Doing his best to undermine Ms Shaw's credibility, Mr Netanyahu has had his spokes people energetically circulating the allegation that the ex-au pair is "unstable", and had to be dismissed, on the orders of the prime ministerial bodyguards, because she constituted a security hazard.

But her father, Hebrew teacher, relatives and friends are all testifying to her basically sweet nature, and a look at the young woman herself in television interviews suggests a naive and trusting personality rather than a deranged one. The Hebrew tabloids have called the affair Nannygate and it looks set to run and run.

By her accounts, Ms Shaw had a thoroughly awful time at the Netanyahu home. The children, she insists, were delightful and loved her dearly. The father was sweet and, naturally, rarely around.

But the mother worked her day and night, screamed at her when she popped out of the home to phone her parents, wouldn't let her father visit her at the house, insisted she eat separately and buy all her own food, and, ironically, wouldn't even give her time off to vote on election day.

Though keen to promote her image as doting mother, Sarah Netanyahu, says Ms Shaw, rarely tucked the boys in at night, showing attentiveness only when press photographers appeared.

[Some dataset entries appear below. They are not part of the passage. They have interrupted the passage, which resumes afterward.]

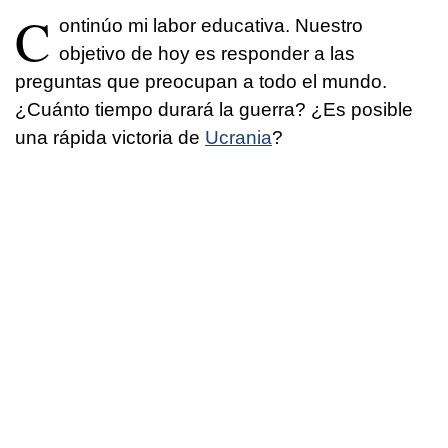
C
ontinúo mi labor educativa. Nuestro
objetivo de hoy es responder a las
preguntas que preocupan a todo el mundo.
¿Cuánto tiempo durará la guerra? ¿Es posible
una rápida victoria de
Ucrania
?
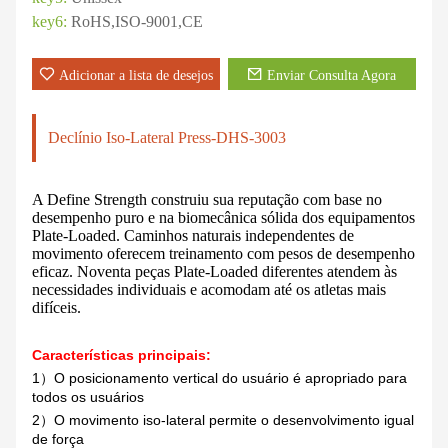
key6:
RoHS,ISO-9001,CE
Adicionar a lista de desejos
Enviar Consulta Agora
Declínio Iso-Lateral Press-DHS-3003
A Define Strength construiu sua reputação com base no
desempenho puro e na biomecânica sólida dos equipamentos
Plate-Loaded. Caminhos naturais independentes de
movimento oferecem treinamento com pesos de desempenho
eficaz. Noventa peças Plate-Loaded diferentes atendem às
necessidades individuais e acomodam até os atletas mais
difíceis.
Características principais:
1
O posicionamento vertical do usuário é apropriado para
）
todos os usuários
2
O movimento iso-lateral permite o desenvolvimento igual
）
de força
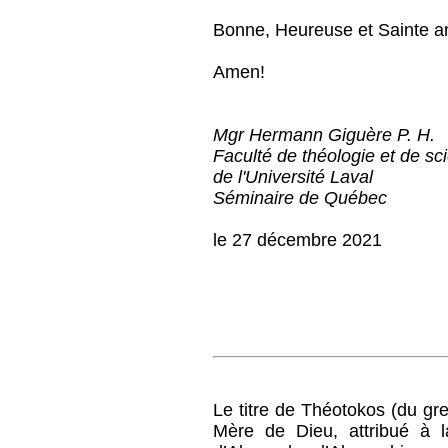
Bonne, Heureuse et Sainte an
Amen!
Mgr Hermann Giguère P. H.
Faculté de théologie et de sc
de l'Université Laval
Séminaire de Québec
le 27 décembre 2021
Le titre de Théotokos (du gr
Mère de Dieu, attribué à l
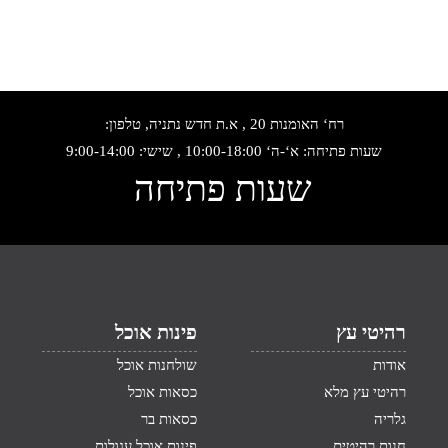
רח‘ האומנות 20 , א.ת חדש נתניה, טלפון:
שעות פתיחה: א‘-ה‘ 10:00-18:00 , שישי: 9:00-14:00
שעות פתיחה
רהיטי עץ
פינות אוכל
אודות
שולחנות אוכל
רהיטי עץ מלא
כסאות אוכל
גלריה
כסאות בר
חנות רהיטים
פינות אוכל עגולות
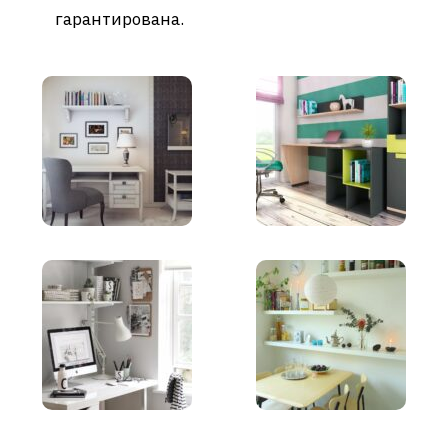
гарантирована.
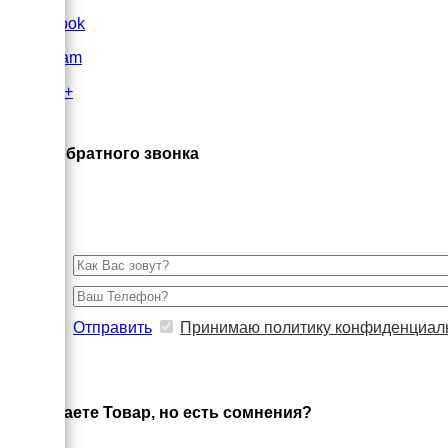
FaceBook
Instagram
Google+
×
Заказ обратного звонка
Отправить
Принимаю политику конфиденциал
×
Выбираете Товар, но есть сомнения?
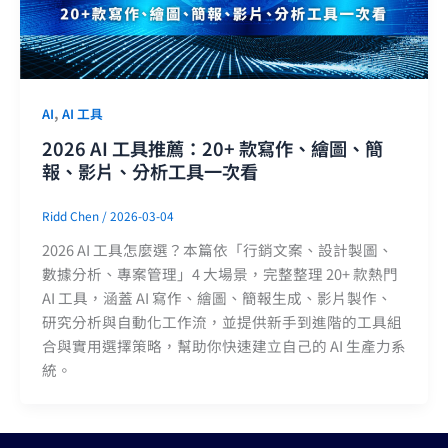
,
AI
AI 工具
2026 AI 工具推薦：20+ 款寫作、繪圖、簡
報、影片、分析工具一次看
Ridd Chen
/
2026-03-04
2026 AI 工具怎麼選？本篇依「行銷文案、設計製圖、
數據分析、專案管理」4 大場景，完整整理 20+ 款熱門
AI 工具，涵蓋 AI 寫作、繪圖、簡報生成、影片製作、
研究分析與自動化工作流，並提供新手到進階的工具組
合與實用選擇策略，幫助你快速建立自己的 AI 生產力系
統。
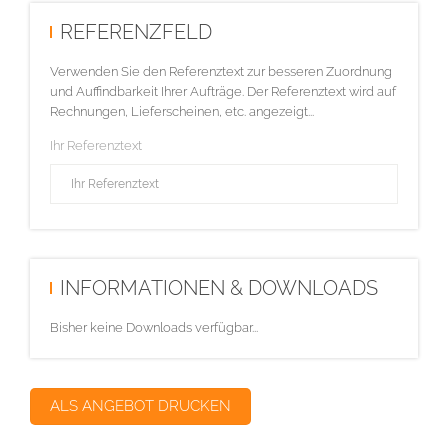
REFERENZFELD
Verwenden Sie den Referenztext zur besseren Zuordnung
und Auffindbarkeit Ihrer Aufträge. Der Referenztext wird auf
Rechnungen, Lieferscheinen, etc. angezeigt...
Ihr Referenztext
INFORMATIONEN & DOWNLOADS
Bisher keine Downloads verfügbar...
ALS ANGEBOT DRUCKEN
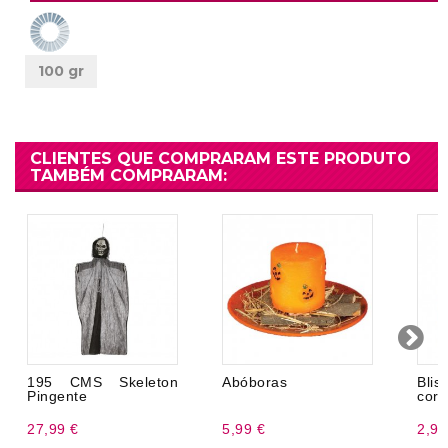
100 gr
CLIENTES QUE COMPRARAM ESTE PRODUTO
TAMBÉM COMPRARAM:
195 CMS Skeleton
Abóboras
Bli
Pingente
cort
27,99 €
5,99 €
2,99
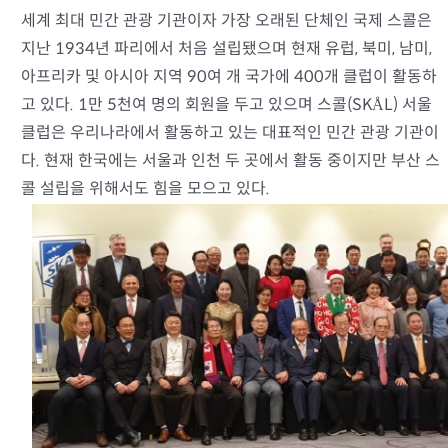
세계 최대 민간 관광 기관이자 가장 오래된 단체인 국제 스콜은
지난 1934년 파리에서 처음 설립됐으며 현재 유럽, 북미, 남미,
아프리카 및 아시아 지역 90여 개 국가에 400개 클럽이 활동하
고 있다. 1만 5천여 명의 회원을 두고 있으며 스콜(SKÅL) 서울
클럽은 우리나라에서 활동하고 있는 대표적인 민간 관광 기관이
다. 현재 한국에는 서울과 인천 두 곳에서 활동 중이지만 부산 스
콜 설립을 위해서도 힘을 모으고 있다.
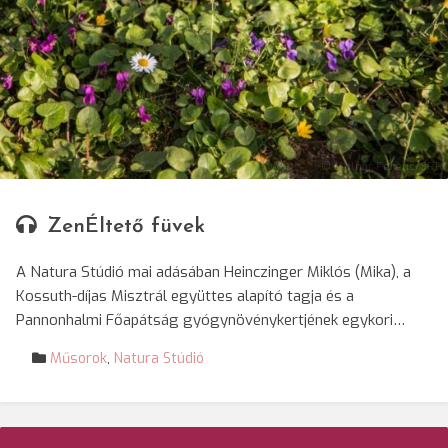
© Molnár Ferenc/SRR
ZenÉltető füvek
A Natura Stúdió mai adásában Heinczinger Miklós (Mika), a
Kossuth-díjas Misztrál együttes alapító tagja és a
Pannonhalmi Főapátság gyógynövénykertjének egykori…
Műsorok
,
Natura Stúdió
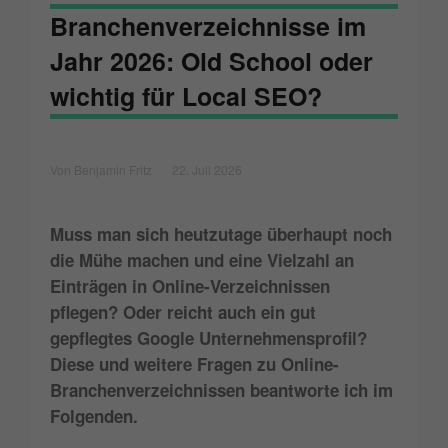
Branchenverzeichnisse im
Jahr 2026: Old School oder
wichtig für Local SEO?
Von Benjamin Fritz
22. Juli 2026
Muss man sich heutzutage überhaupt noch
die Mühe machen und eine Vielzahl an
Einträgen in Online-Verzeichnissen
pflegen? Oder reicht auch ein gut
gepflegtes Google Unternehmensprofil?
Diese und weitere Fragen zu Online-
Branchenverzeichnissen beantworte ich im
Folgenden.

Young Yair and Avner sound like they lead a fairly miserable existence, too, forbidden by their mother to play on the floor (too dirty) and condemned to long hours sitting on a couch watching television.

Nobody not even Daddy Prime Minister is allowed to touch them without first washing his hands. Ms Shaw was required to wash her hands before touching their clothes, food and bottles as well.

On one occasion, she says, Mr Netanyahu was kept waiting outside the front door of the family's Jerusalem home, haplessly ringing the doorbell, while Sarah screamed at Ms Shaw to find a new pair of pyjamas for Avner, whose pyjama bottoms had, terribly, come into contact with the floor.

Summoning a security guard to turf her out, Mrs Netanyahu allegedly called Ms Shaw "a murderer" and refused initially even to let her collect her belongings.

As her father, Mr Phillip Shaw, put it yesterday, "I come from South Africa, and we had a black servant in the house. There is no way that I would ever have treated her the way Sarah Netanyahu treated my daughter."